Many people don’t realize how much water they use every day, and even less are aware of the shortages that are happening in other parts of the world. Education can help increase awareness of the issue. Recycling some of this precious liquid can also help solve the issue.

By recycling wastewater and stormwater, we can reduce the amount of freshwater that needs to be used for irrigation, and manufacturing. Investing in proper wastewater facilities and constructing proper networks to collect stormwater can help reduce flooding and prevent sewage to pollute freshwater sources.

Moreover, harvesting rainwater can help solve the issue. Rainwater can be collected from roofs, gutters, downspouts, parking lots, driveways, and other surfaces and used for washing, cleaning, and gardening. And treatment plants can also recycle rainwater for sanitation purposes.

But perhaps the most difficult but necessary endeavor is limiting agricultural thirst. Proper irrigation systems can help solve scarcity problems by reducing the amount of water needed for irrigation. Instead of flooding the entire field, using precision farming techniques can prevent wastage.

Strict irrigation policy can also be a key solution to reduce unsustainable practices and wastage. Some farmers are already finding ingenious ways to reduce their impact, like using special irrigation techniques to grow “more crop per drop”, and breeding new crops that are less thirsty.

Some industries are adopting new production processes that use less water like vertical farming. In vertical farming, crops are grown on vertically stacked shelves. This method allows for dense crop production, which reduces the need for land and irrigation.

Vertical farming uses 95% less water than traditional agriculture. In addition, it can help to improve food security by creating more sustainable and equitable food systems because everything is grown indoors, and sheltered from climate conditions.

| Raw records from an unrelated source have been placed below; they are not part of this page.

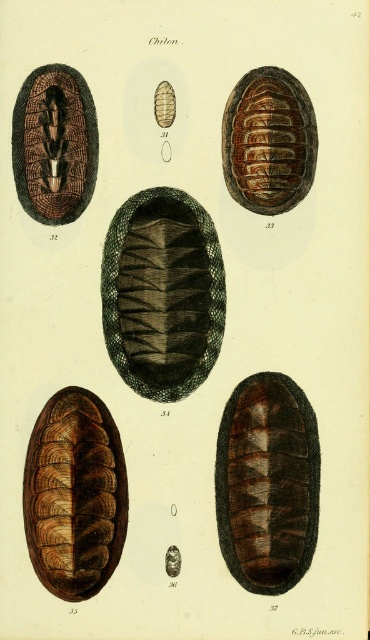
Based on the photo, how distant is shiny brown shell at center from brown textured snail at upper left?

shiny brown shell at center is 26.39 inches from brown textured snail at upper left.

Is shiny brown shell at center taller than brown textured snail at upper left?

Correct, shiny brown shell at center is much taller as brown textured snail at upper left.

Between point (251, 385) and point (45, 76), which one is positioned in front?

Point (45, 76) is in front.

This screenshot has width=370, height=640. I want to click on shiny brown shell at center, so click(267, 483).

Which is above, brown textured snail at lower left or brown textured pill at upper center?

brown textured pill at upper center is above.

Is brown textured snail at lower left further to the viewer compared to brown textured pill at upper center?

No.

Does point (62, 401) come behind point (167, 88)?

Yes, it is.

You are a GUI agent. You are given a task and a screenshot of the screen. Output one action in this format:
    pyautogui.click(x=<x>, y=<y>)
    Task: Click on the brown textured snail at lower left
    This screenshot has height=640, width=370.
    Given the screenshot: What is the action you would take?
    pyautogui.click(x=75, y=493)

Between shiny brown shell at center and brown textured snail at lower left, which one appears on the right side from the viewer's perspective?

Positioned to the right is shiny brown shell at center.

Which is below, shiny brown shell at center or brown textured snail at lower left?

brown textured snail at lower left is lower down.

Which is in front, point (227, 525) or point (54, 429)?

Point (227, 525) is more forward.

Image resolution: width=370 pixels, height=640 pixels. I want to click on shiny brown shell at center, so click(x=267, y=483).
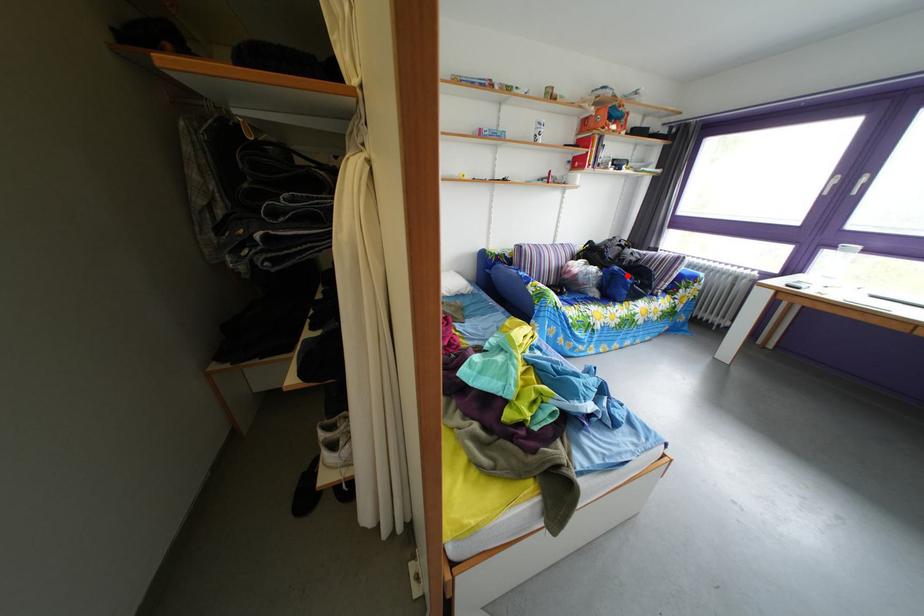
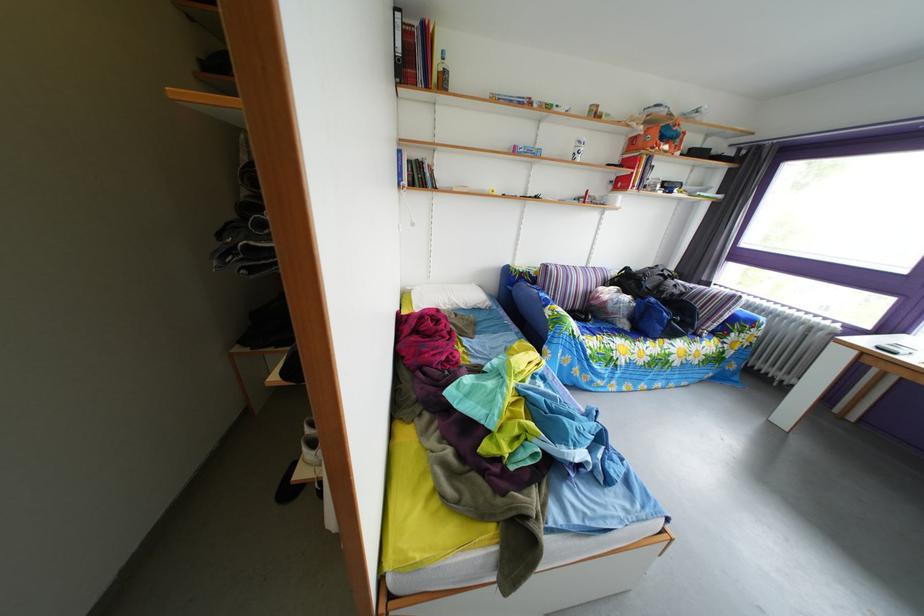
Find the pixel in the second image that matches the highlighted location in the first image.

(663, 307)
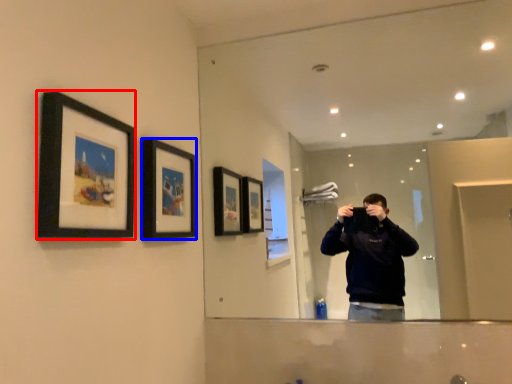
Question: Among these objects, which one is nearest to the camera, picture frame (highlighted by a red box) or picture frame (highlighted by a blue box)?

Choices:
 (A) picture frame
 (B) picture frame

Answer: (A)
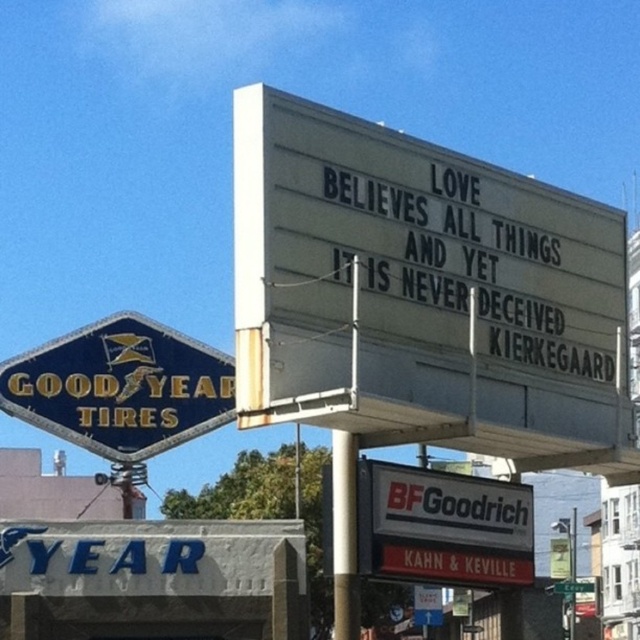
In order to click on white plastic signboard at upper center in this screenshot , I will do `click(417, 285)`.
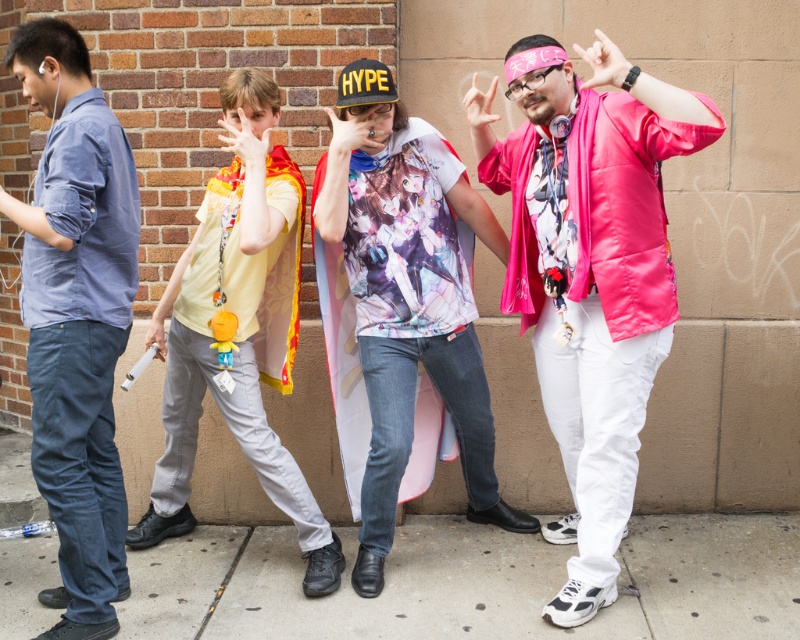
Is shiny pink jacket at center to the right of printed fabric shirt at center from the viewer's perspective?

Indeed, shiny pink jacket at center is positioned on the right side of printed fabric shirt at center.

Who is positioned more to the left, shiny pink jacket at center or printed fabric shirt at center?

From the viewer's perspective, printed fabric shirt at center appears more on the left side.

Does point (528, 289) lie behind point (425, 237)?

That is True.

This screenshot has height=640, width=800. Find the location of `shiny pink jacket at center`. shiny pink jacket at center is located at coordinates (x=590, y=269).

Between concrete at lower center and yellow fabric scarf at center, which one is positioned higher?

Positioned higher is yellow fabric scarf at center.

Can you confirm if concrete at lower center is bigger than yellow fabric scarf at center?

Incorrect, concrete at lower center is not larger than yellow fabric scarf at center.

Where is `concrete at lower center`? The width and height of the screenshot is (800, 640). concrete at lower center is located at coordinates (472, 582).

Is point (348, 556) closer to viewer compared to point (58, 157)?

No, it is not.

Between concrete at lower center and blue denim jeans at left, which one appears on the right side from the viewer's perspective?

concrete at lower center is more to the right.

Who is more forward, (176, 563) or (73, 225)?

Positioned in front is point (73, 225).

Find the location of a particular element. Image resolution: width=800 pixels, height=640 pixels. concrete at lower center is located at coordinates (472, 582).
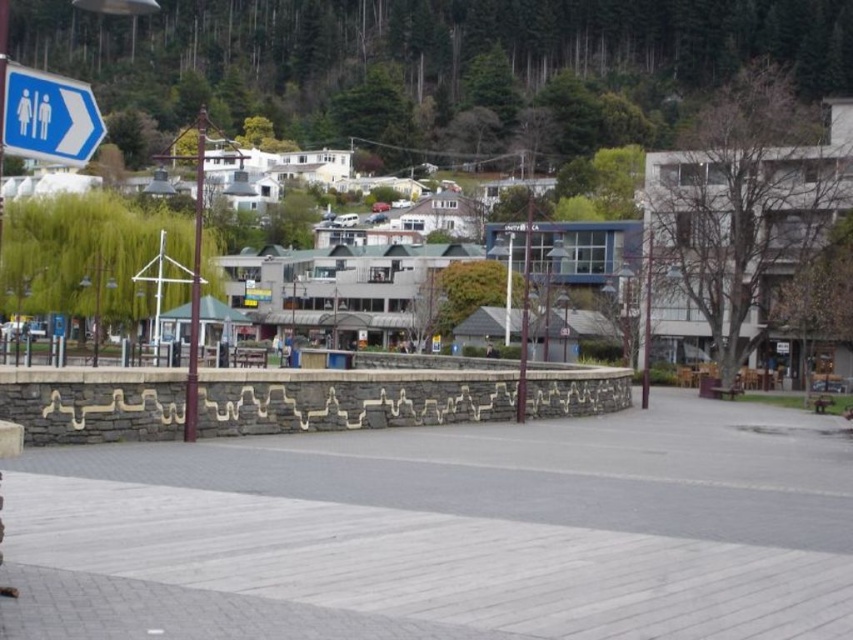
You are a pedestrian standing at the edge of the gray concrete pavement at center. You want to look up to see the blue plastic sign at upper left. In which direction should you look?

The gray concrete pavement at center is below the blue plastic sign at upper left, so you should look upward to see the blue plastic sign at upper left.

You are a delivery person trying to navigate through the plaza. You see the gray concrete pavement at center and the blue plastic sign at upper left. Which object is wider?

The gray concrete pavement at center is wider than the blue plastic sign at upper left according to the description.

Climate change is exacerbating the effects of water scarcity, such as increased flooding and drought. Reducing the effects of global warming can stabilize weather patterns, thereby reducing some pressure on the water cycle.

Furthermore, technology like desalination can enhance freshwater production. Desalination is the process of removing salt from seawater. It is a valuable solution to scarcity issues, as it can provide a safe, potable, and consistent supply of water in areas with high demand.

Another way to help solve this crisis is to price water appropriately. This means charging people adequately for what they use. This will prevent the unsustainable waste of this precious resource.

Final words

When water is scarce, a community cannot meet its needs. Supplies are insufficient and the infrastructure is inadequate. Scarcity affects billions of people in a variety of regions around the world. Managing resources effectively is important for building resilient communities.

Scarcity is an enormous undertaking and can be particularly difficult to tackle in arid regions. In fact, it can result in more shortages than ever, so it’s critical that people understand how water scarcity impacts us.

The UN-Water Program coordinates efforts to address freshwater access and sanitation issues worldwide. But we can’t just rely on experts and wait until all the precious liquid is already down the drain.

We have to do something for the generations to come. We all need to make changes in our daily lives to strike a balance between the comforts of modern life and the health of the planet.